Oder anders: Was macht unsere Fraktion eigentlich gerade?
Hinter uns liegt ein intensiver Sitzungslauf. In Zeiten knapper Kassen ist es oft ein zähes Ringen um Prioritäten. Doch genau hier hat sich auch die Wichtigkeit der Arbeit in den Gremien gezeigt. Es folgt eine kurze Übersicht über einige unserer Anliegen im Schwerter Rathaus.
Ein gelöstes Wahlversprechen: Moderne Beteiligung
Ein Meilenstein dieses Sitzungslaufs ist die erfolgreiche Umsetzung eines unserer Wahlversprechen: die Schaffung von Bürger*innenräten als Teil einer moderneren Beteiligungskultur in Schwerte. In intensiven Verhandlungen ist es uns gelungen, die von der CDU-Fraktion ursprünglich vorgeschlagene komplette Abschaffung der MitMachStadt zu verhindern. Gemeinsam mit der SPD haben wir eine zukunftsorientierte Lösung gefunden, die bei bedeutenden Vorhaben den Einsatz von Bürger*innenräten nach Vorbild von „mehr Demokratie e.V.“ vorsieht.
Ein besonderer Erfolg unserer Fraktion war es dabei, dass wir nach dem ersten Beschluss noch einmal eine deutliche Erhöhung des Budgets für diese Räte durchsetzen konnten, um eine wirksame und qualitativ hochwertige Bürger*innenbeteiligung sicherzustellen. Damit gehen wir einen entscheidenden Schritt in Richtung einer lebendigen und inklusiven Stadtgesellschaft. Auch Formate wie ein erweitertes Schüler*innenbudget und eigenständige Stadtteilkonferenzen konnten wir finanziell absichern.

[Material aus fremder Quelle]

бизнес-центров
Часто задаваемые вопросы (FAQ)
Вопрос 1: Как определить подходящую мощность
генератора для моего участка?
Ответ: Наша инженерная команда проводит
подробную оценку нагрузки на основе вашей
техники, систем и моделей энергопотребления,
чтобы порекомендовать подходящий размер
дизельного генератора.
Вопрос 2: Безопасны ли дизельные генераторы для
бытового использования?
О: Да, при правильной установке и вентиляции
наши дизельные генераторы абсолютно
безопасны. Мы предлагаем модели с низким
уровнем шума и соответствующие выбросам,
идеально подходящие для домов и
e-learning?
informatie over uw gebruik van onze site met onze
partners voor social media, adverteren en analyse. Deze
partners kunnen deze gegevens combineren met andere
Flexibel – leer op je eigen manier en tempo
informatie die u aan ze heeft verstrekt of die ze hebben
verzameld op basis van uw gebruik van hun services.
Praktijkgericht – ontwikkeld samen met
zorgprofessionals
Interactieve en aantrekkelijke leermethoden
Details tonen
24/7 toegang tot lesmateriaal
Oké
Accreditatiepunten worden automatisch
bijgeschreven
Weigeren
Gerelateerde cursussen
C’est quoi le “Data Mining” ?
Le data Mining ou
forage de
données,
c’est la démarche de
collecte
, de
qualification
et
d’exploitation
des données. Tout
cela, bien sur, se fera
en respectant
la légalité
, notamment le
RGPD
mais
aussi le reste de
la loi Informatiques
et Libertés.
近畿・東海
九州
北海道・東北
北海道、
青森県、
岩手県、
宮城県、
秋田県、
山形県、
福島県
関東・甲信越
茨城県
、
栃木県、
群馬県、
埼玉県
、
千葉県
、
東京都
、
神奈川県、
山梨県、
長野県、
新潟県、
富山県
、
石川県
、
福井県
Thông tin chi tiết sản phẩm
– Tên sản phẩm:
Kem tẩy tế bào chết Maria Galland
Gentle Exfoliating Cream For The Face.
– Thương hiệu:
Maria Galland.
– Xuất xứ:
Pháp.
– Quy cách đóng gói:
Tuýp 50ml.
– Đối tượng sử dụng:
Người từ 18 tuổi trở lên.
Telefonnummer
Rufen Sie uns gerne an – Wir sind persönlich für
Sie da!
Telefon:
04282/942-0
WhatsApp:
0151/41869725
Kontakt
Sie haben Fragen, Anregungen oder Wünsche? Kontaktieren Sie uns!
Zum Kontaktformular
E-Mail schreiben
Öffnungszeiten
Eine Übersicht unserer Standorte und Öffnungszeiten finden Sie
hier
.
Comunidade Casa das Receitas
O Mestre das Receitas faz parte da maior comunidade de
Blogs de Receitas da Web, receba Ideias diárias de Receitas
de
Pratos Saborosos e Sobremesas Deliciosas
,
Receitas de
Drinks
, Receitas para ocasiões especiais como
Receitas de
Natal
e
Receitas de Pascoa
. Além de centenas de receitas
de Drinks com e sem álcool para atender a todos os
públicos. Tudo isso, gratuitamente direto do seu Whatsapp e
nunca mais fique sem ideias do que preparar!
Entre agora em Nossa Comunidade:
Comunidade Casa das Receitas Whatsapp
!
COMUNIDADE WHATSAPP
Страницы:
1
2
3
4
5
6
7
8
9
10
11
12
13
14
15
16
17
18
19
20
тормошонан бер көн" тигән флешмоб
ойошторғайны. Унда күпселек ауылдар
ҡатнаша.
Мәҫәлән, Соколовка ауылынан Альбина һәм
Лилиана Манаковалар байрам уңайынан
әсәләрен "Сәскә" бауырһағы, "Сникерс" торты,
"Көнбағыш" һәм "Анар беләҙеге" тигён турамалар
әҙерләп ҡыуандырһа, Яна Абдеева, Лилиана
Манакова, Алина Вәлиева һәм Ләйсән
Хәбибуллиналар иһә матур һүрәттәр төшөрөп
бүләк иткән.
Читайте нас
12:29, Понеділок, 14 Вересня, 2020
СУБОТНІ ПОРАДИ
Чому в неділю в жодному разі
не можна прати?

Schulsozialarbeit: Erfolg gegen den Sparkurs
Ebenso intensiv haben wir uns für die soziale Infrastruktur an unseren Schulen eingesetzt und dabei einen hart erkämpften Kompromiss bei der Schulsozialarbeit erzielt. Obwohl der Rat im Vorjahr einstimmig einen Bedarf von sieben Stellen festgestellt hatte, sah der Haushaltsentwurf der Verwaltung zunächst keinerlei Berücksichtigung dieses Themas vor. Angesichts dieser Sparmaßnahmen und der angespannten Haushaltslage mussten wir beharrliche Überzeugungsarbeit leisten, um gemeinsam mit den Fraktionen CDU und SPD zwei zusätzliche Vollzeitstellen durchsetzen. Auch wenn wir damit einen deutlichen Kompromiss eingegangen sind, ist die dauerhafte Einplanung dieser Stellen ein wichtiger Sieg gegen den ursprünglichen Plan. Auf diesen zwei Stellen werden wir es auch in Zukunft nicht beruhen lassen.
Einsatz für die Albert-Schweitzer-Schule (ASS)

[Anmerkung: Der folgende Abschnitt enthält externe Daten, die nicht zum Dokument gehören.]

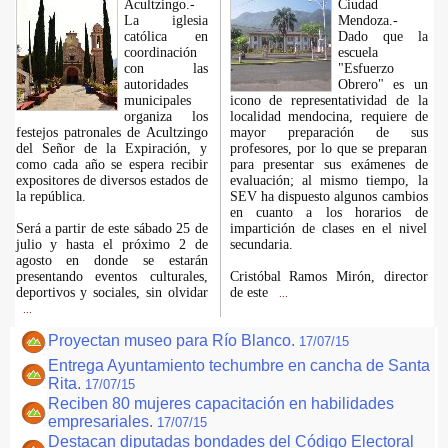
Acultzingo.-
Ciudad
La iglesia
Mendoza.-
católica en
Dado que la
coordinación
escuela
con las
"Esfuerzo
autoridades
Obrero" es un
municipales
icono de representatividad de la
organiza los
localidad mendocina, requiere de
festejos patronales de Acultzingo
mayor preparación de sus
del Señor de la Expiración, y
profesores, por lo que se preparan
como cada año se espera recibir
para presentar sus exámenes de
expositores de diversos estados de
evaluación; al mismo tiempo, la
la república.
SEV ha dispuesto algunos cambios
en cuanto a los horarios de
Será a partir de este sábado 25 de
impartición de clases en el nivel
julio y hasta el próximo 2 de
secundaria.
agosto en donde se estarán
presentando eventos culturales,
Cristóbal Ramos Mirón, director
deportivos y sociales, sin olvidar
de este
...
...
Proyectan museo para Río Blanco.
17/07/15
Entrega Ayuntamiento techumbre en cancha de Santa
Rita.
17/07/15
Reciben 80 mujeres capacitación en habilidades
empresariales.
17/07/15
Destacan diputadas bondades del Código Electoral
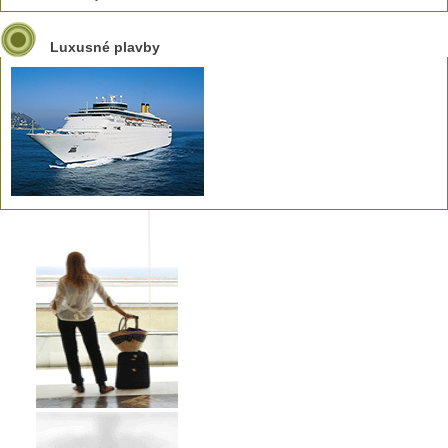
Luxusné plavby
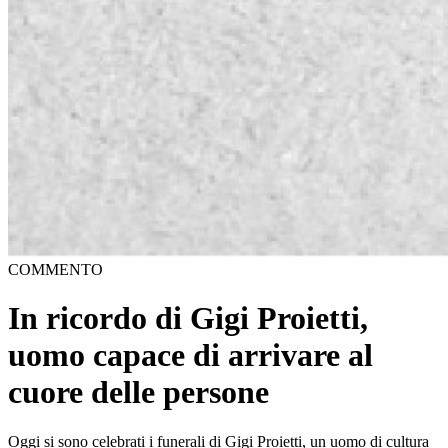
COMMENTO
In ricordo di Gigi Proietti,
uomo capace di arrivare al
cuore delle persone
Oggi si sono celebrati i funerali di Gigi Proietti, un uomo di cultura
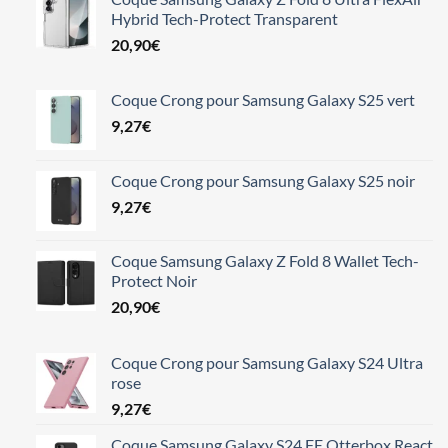
Hybrid Tech-Protect Transparent
20,90
€
Coque Crong pour Samsung Galaxy S25 vert
9,27
€
Coque Crong pour Samsung Galaxy S25 noir
9,27
€
Coque Samsung Galaxy Z Fold 8 Wallet Tech-
Protect Noir
20,90
€
Coque Crong pour Samsung Galaxy S24 Ultra
rose
9,27
€
Coque Samsung Galaxy S24 FE Otterbox React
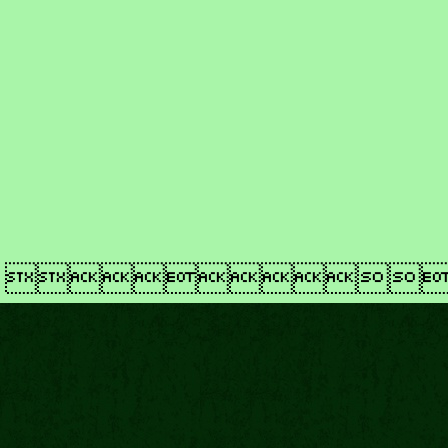

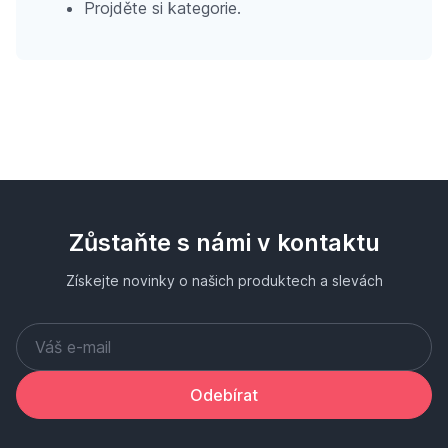
Projděte si kategorie.
Zůstaňte s námi v kontaktu
Získejte novinky o našich produktech a slevách
Odebírat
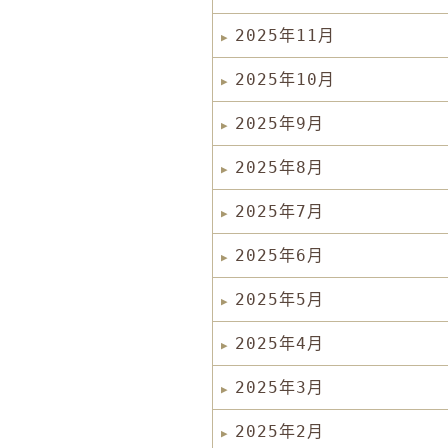
2025年11月
2025年10月
2025年9月
2025年8月
2025年7月
2025年6月
2025年5月
2025年4月
2025年3月
2025年2月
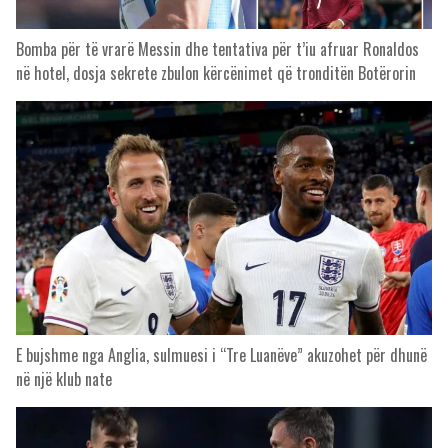
Bomba për të vrarë Messin dhe tentativa për t’iu afruar Ronaldos
në hotel, dosja sekrete zbulon kërcënimet që tronditën Botërorin
E bujshme nga Anglia, sulmuesi i “Tre Luanëve” akuzohet për dhunë
në një klub nate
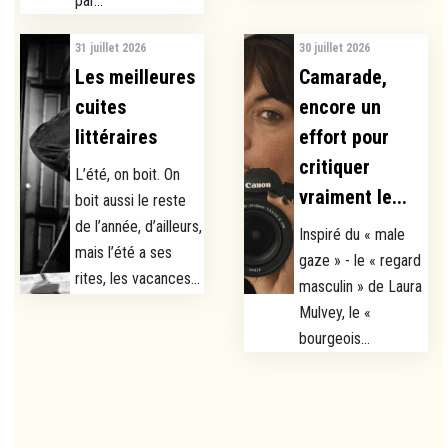
par...
31 juillet 2026
30 juillet 2026
Les meilleures
Camarade,
cuites
encore un
littéraires
effort pour
critiquer
L’été, on boit. On
vraiment le...
boit aussi le reste
de l’année, d’ailleurs,
Inspiré du « male
mais l’été a ses
gaze » - le « regard
rites, les vacances...
masculin » de Laura
Mulvey, le «
bourgeois...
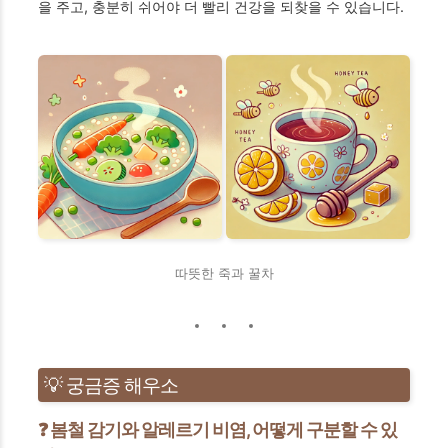
을 주고, 충분히 쉬어야 더 빨리 건강을 되찾을 수 있습니다.
따뜻한 죽과 꿀차
💡 궁금증 해우소
❓ 봄철 감기와 알레르기 비염, 어떻게 구분할 수 있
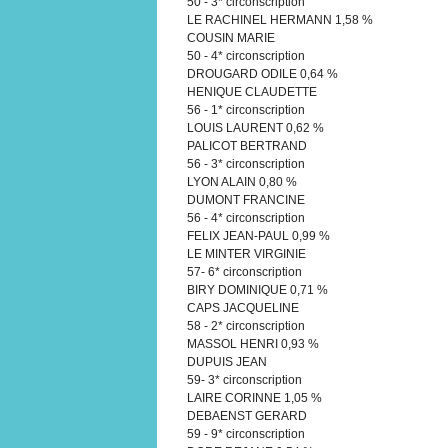
50 - 3* circonscription
LE RACHINEL HERMANN 1,58 %
COUSIN MARIE
50 - 4* circonscription
DROUGARD ODILE 0,64 %
HENIQUE CLAUDETTE
56 - 1* circonscription
LOUIS LAURENT 0,62 %
PALICOT BERTRAND
56 - 3* circonscription
LYON ALAIN 0,80 %
DUMONT FRANCINE
56 - 4* circonscription
FELIX JEAN-PAUL 0,99 %
LE MINTER VIRGINIE
57- 6* circonscription
BIRY DOMINIQUE 0,71 %
CAPS JACQUELINE
58 - 2* circonscription
MASSOL HENRI 0,93 %
DUPUIS JEAN
59- 3* circonscription
LAIRE CORINNE 1,05 %
DEBAENST GERARD
59 - 9* circonscription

Zuletzt lag ein besonderes Augenmerk unserer Arbeit auf der akuten Situation an der Albert-Schweitzer-Schule. Wir haben die Verwaltung durch mehrere gezielte Anfragen dazu gebracht, die Bearbeitung der dortigen Probleme mit der Raumluftbelastung so schnell wie möglich voranzutreiben. In den Ausschüssen haben wir uns massiv für die Belange der Schule eingesetzt und eine lückenlose Aufarbeitung gefordert. Für uns steht außer Frage, dass der Gesundheitsschütz der Schüler*innen und des Lehrpersonals absolute Priorität haben muss und die notwendigen Sanierungsschritte keinen weiteren Aufschub zulassen. Wir werden die kommenden Schritte der Verwaltung hierzu weiterhin genaustens begleiten.

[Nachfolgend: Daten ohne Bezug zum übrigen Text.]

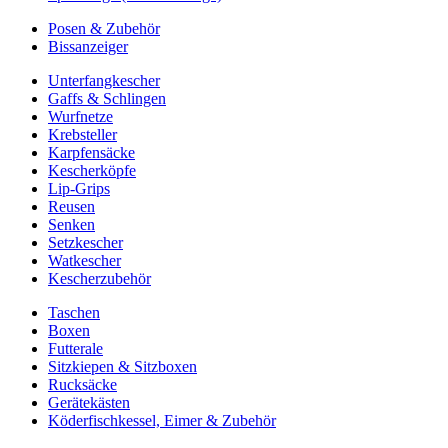
Posen & Zubehör
Bissanzeiger
Unterfangkescher
Gaffs & Schlingen
Wurfnetze
Krebsteller
Karpfensäcke
Kescherköpfe
Lip-Grips
Reusen
Senken
Setzkescher
Watkescher
Kescherzubehör
Taschen
Boxen
Futterale
Sitzkiepen & Sitzboxen
Rucksäcke
Gerätekästen
Köderfischkessel, Eimer & Zubehör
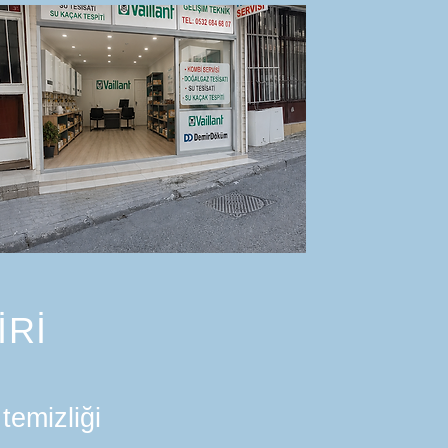
İRİ
temizliği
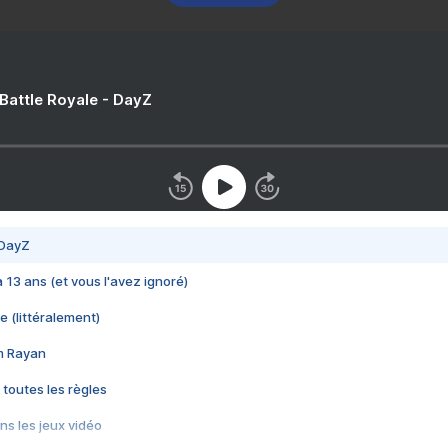
 Battle Royale - DayZ
 DayZ
 a 13 ans (et vous l'avez ignoré)
e (littéralement)
im Rayan
 toutes les règles
s les jeux vidéo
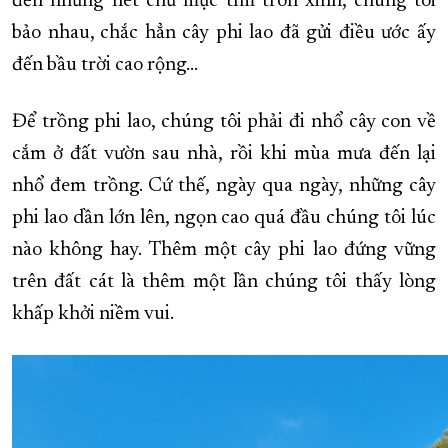
đến những nét chữ mực tím tròn xinh, chúng tôi
bảo nhau, chắc hẳn cây phi lao đã gửi điều ước ấy
đến bầu trời cao rộng...
Để trồng phi lao, chúng tôi phải đi nhổ cây con về
cắm ở đất vườn sau nhà, rồi khi mùa mưa đến lại
nhổ đem trồng. Cứ thế, ngày qua ngày, những cây
phi lao dần lớn lên, ngọn cao quá đầu chúng tôi lúc
nào không hay. Thêm một cây phi lao đứng vững
trên đất cát là thêm một lần chúng tôi thấy lòng
khấp khởi niềm vui.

Diese drei Themen zeigen nur einen Teil dessen, was uns in den letzten Wochen beschäftigt hat, und die Arbeit geht natürlich auch jetzt an vielen Stellen weiter. Die nächste Ratssitzung findet Ende April statt; im Anschluss werden wir euch natürlich wieder berichten, was wir dort für Schwerte erreichen konnten.